*** Records
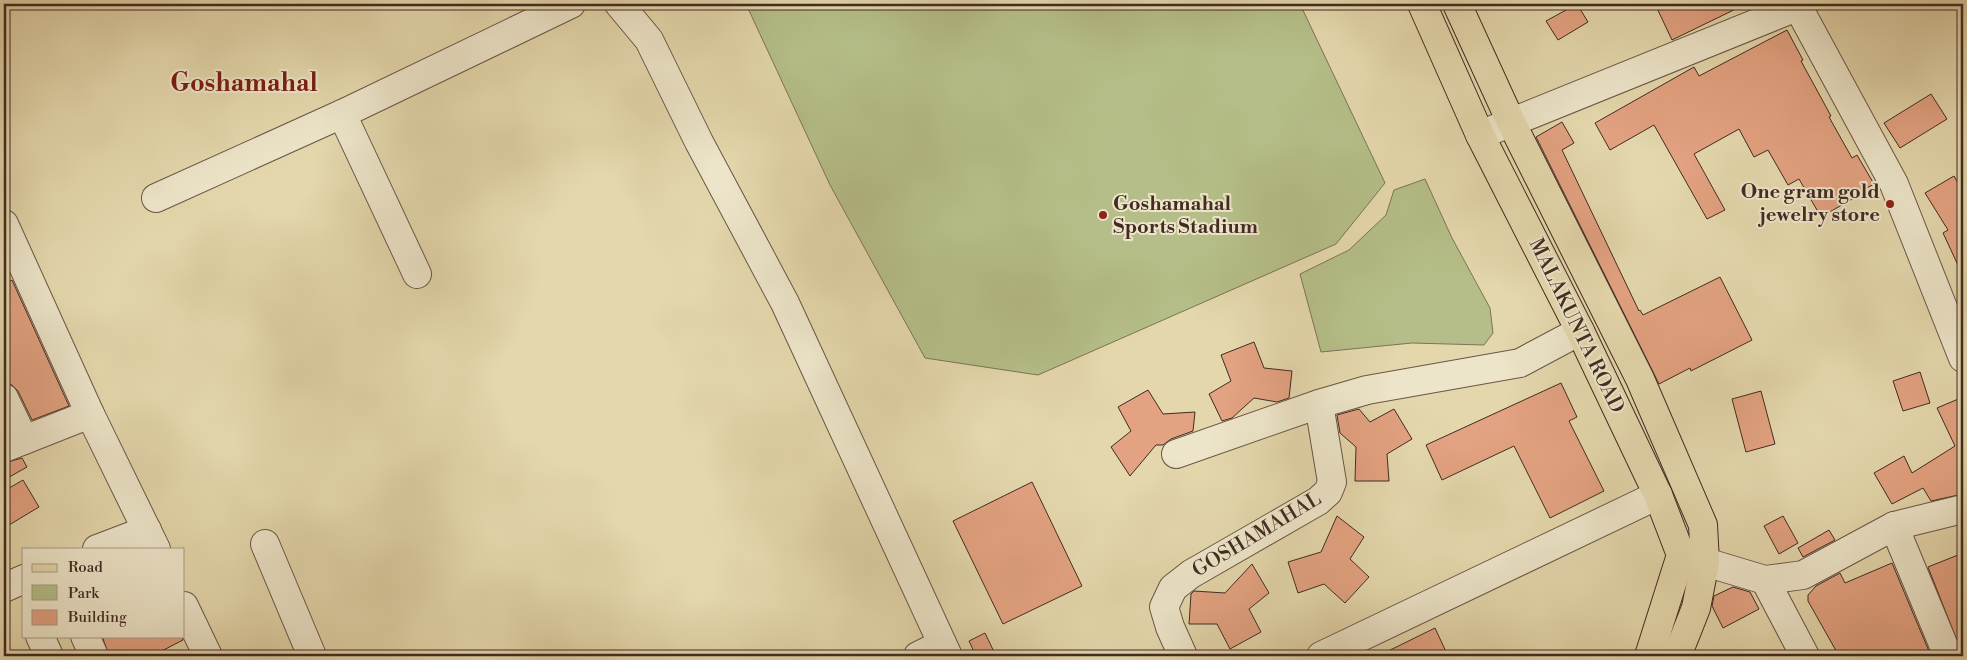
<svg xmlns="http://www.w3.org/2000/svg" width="1967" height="660" font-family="'Libre Bodoni',serif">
<rect width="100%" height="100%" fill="#e4d7ac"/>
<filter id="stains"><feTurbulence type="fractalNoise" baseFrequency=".004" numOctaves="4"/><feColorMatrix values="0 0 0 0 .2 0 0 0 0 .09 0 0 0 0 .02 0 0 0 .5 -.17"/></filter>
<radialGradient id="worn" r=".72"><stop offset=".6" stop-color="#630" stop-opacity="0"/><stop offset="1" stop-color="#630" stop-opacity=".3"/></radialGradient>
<g fill="#b5be88" stroke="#7b7456">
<path d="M 746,4 L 1300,4 L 1385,183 L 1336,244 L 1038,375 L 925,358 L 830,185 Z"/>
<path d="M 1425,179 L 1452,238 L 1490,308 L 1493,333 L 1484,345 L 1412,343 L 1321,352 L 1300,274 L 1349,250 L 1386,215 L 1394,190 Z"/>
</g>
<g fill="#e3a281" stroke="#412b23">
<path d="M 1577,4 L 1588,22 L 1558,40 L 1546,21 Z"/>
<path d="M 1655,4 L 1746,4 L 1672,40 Z"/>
<path d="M 1787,30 L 1803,60 L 1801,61 L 1831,116 L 1829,117 L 1852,158 L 1857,155 L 1874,184 L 1853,196 L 1854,198 L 1821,217 L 1799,179 L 1788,185 L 1768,150 L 1754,157 L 1739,129 L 1694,154 L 1725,210 L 1707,219 L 1654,125 L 1610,150 L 1595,123 L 1694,67 L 1699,76 Z"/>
<path d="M 1931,94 L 1947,119 L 1900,148 L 1884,123 Z"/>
<path d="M 1562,122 L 1574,143 L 1562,150 L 1639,311 L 1640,310 L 1643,315 L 1720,277 L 1752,340 L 1691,371 L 1690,368 L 1659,384 L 1536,137 Z"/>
<path d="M 1954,176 L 1963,192 L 1963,276 L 1943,233 L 1948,230 L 1925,193 Z"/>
<path d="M 12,280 L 69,406 L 32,420 L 18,391 L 12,385 L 4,383 L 4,284 Z"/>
<path d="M 1254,342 L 1264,368 L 1292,371 L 1289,398 L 1277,402 L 1254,398 L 1232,418 L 1222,421 L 1209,394 L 1231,381 L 1221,355 Z"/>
<path d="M 1920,372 L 1930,403 L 1903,411 L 1893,381 Z"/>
<path d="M 1561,383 L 1577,417 L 1569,421 L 1604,491 L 1550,518 L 1514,446 L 1442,480 L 1426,445 Z"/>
<path d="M 1148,390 L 1163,414 L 1195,412 L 1193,431 L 1171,439 L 1163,445 L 1156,445 L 1130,476 L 1111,447 L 1131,431 L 1118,407 Z"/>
<path d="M 1761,391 L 1775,444 L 1746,452 L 1732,399 Z"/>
<path d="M 1963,397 L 1963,494 L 1931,501 L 1923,488 L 1892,504 L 1874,473 L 1904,456 L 1912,473 L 1955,446 L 1937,408 Z"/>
<path d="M 1359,409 L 1370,422 L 1394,409 L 1412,439 L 1387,454 L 1389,481 L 1355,481 L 1356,447 L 1340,433 L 1337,415 Z"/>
<path d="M 22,458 L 27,467 L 4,480 L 4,463 Z"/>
<path d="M 23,480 L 39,507 L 4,528 L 4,491 Z"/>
<path d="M 1032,482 L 1082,586 L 1003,624 L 953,521 Z"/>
<path d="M 1337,516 L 1364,537 L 1350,559 L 1369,577 L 1345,603 L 1324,584 L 1298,593 L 1288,562 L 1321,552 Z"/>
<path d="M 1783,516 L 1798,543 L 1779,554 L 1764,526 Z"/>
<path d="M 1829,530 L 1835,540 L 1803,557 L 1798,548 Z"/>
<path d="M 1963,553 L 1963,656 L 1928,567 Z"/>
<path d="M 1892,563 L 1931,656 L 1839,656 L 1808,601 L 1808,595 L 1816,586 L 1840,573 L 1845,583 Z"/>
<path d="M 1252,564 L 1269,593 L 1249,609 L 1261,632 L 1230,649 L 1217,624 L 1189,624 L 1191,594 L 1194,591 L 1225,593 Z"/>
<path d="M 1733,587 L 1750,592 L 1759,609 L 1723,628 L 1712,606 L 1714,596 Z"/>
<path d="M 1435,628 L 1448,656 L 1378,656 Z"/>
<path d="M 985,633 L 996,656 L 976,656 L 969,641 Z"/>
<path d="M 102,636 L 181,636 L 183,640 L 152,656 L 109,656 Z"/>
</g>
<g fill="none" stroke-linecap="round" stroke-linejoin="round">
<defs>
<g id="minor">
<path d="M 619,4 L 649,40 L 699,142 L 785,303 L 948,656"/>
<path d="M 1797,5 L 1894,184 L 1963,358"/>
<path d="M 342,114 L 417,274"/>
<path d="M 1480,135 L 1804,4"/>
<path d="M 156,198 L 342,114 L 571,4"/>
<path d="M 4,224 L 90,414 L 156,549"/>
<path d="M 4,398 L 24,440"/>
<path d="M 4,448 L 90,414"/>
<path d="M 1176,454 L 1319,404 L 1367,390 L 1520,363 L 1580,331"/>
<path d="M 1894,526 L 1948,656"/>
<path d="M 265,544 L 312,656"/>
<path d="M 97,549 L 147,530"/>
<path d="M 1705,562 L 1765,580 L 1803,575 L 1894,526 L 1963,509"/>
<path d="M 1765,580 L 1805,656"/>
<path d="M 4,588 L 24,579"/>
<path d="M 184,606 L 208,656"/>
<path d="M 40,636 L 49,656"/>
<path d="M 85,636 L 94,656"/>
<path d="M 918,656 L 942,644"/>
<path d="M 1183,656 L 1170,627 L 1164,607 L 1173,588 L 1191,574 L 1318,501 L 1328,492 L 1332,482 L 1319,404"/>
<path d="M 1321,656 L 1658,495"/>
</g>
<g id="primary">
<path d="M 1422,4 L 1480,135 L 1580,331 L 1658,495 L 1681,555 L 1649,656"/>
<path d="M 1457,4 L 1511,122 L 1640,379 L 1703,525 L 1705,562 L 1696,608 L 1677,656"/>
</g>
</defs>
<use href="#minor" stroke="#6a5645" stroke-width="30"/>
<use href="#primary" stroke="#412b23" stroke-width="30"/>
<use href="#minor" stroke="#ede5c9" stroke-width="28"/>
<use href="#primary" stroke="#e4d7ac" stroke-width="28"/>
</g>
<g fill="#8f2418" stroke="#ede5c9" stroke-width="2">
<circle cx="1890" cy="204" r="5"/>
<circle cx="1103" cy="215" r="5"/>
</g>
<g text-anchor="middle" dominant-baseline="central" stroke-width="4" stroke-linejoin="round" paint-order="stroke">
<g font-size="20" font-weight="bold" fill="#412b23" stroke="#ede5c9" text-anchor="end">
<text x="1880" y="192">One gram gold<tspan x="1880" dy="23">jewelry store</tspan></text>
<text x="1113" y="204" text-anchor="start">Goshamahal<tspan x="1113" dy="23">Sports Stadium</tspan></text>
</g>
<g font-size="20" fill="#412b23" stroke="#ede5c9">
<text transform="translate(1576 326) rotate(64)">MALAKUNTA ROAD</text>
<text transform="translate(1257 535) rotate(-31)">GOSHAMAHAL</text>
</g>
<g font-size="25" font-weight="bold" fill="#7a1f14" stroke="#ede5c9">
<text x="244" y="83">Goshamahal</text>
</g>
</g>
<rect width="1967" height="660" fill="none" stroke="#e4d7ac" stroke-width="20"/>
<rect x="5" y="5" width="1957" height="650" fill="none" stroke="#412b23" stroke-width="2.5"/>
<rect x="10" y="10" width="1947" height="640" fill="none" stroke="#412b23"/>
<rect x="22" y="548" width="162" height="90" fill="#ede5c9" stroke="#a89b87"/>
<rect x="32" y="564" width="25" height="8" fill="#e4d7ac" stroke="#a89b87"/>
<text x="68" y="572" font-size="15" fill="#412b23">Road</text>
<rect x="32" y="585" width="25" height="15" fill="#b5be88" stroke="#a89b87"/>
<text x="68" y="598" font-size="15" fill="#412b23">Park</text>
<rect x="32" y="610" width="25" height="15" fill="#e3a281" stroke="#a89b87"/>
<text x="68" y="622" font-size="15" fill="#412b23">Building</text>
<rect width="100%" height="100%" filter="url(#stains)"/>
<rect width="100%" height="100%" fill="url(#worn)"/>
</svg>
******
If a line in the records includes the string "worn", copy it.

<radialGradient id="worn" r=".72"><stop offset=".6" stop-color="#630" stop-opacity="0"/><stop offset="1" stop-color="#630" stop-opacity=".3"/></radialGradient>
<rect width="100%" height="100%" fill="url(#worn)"/>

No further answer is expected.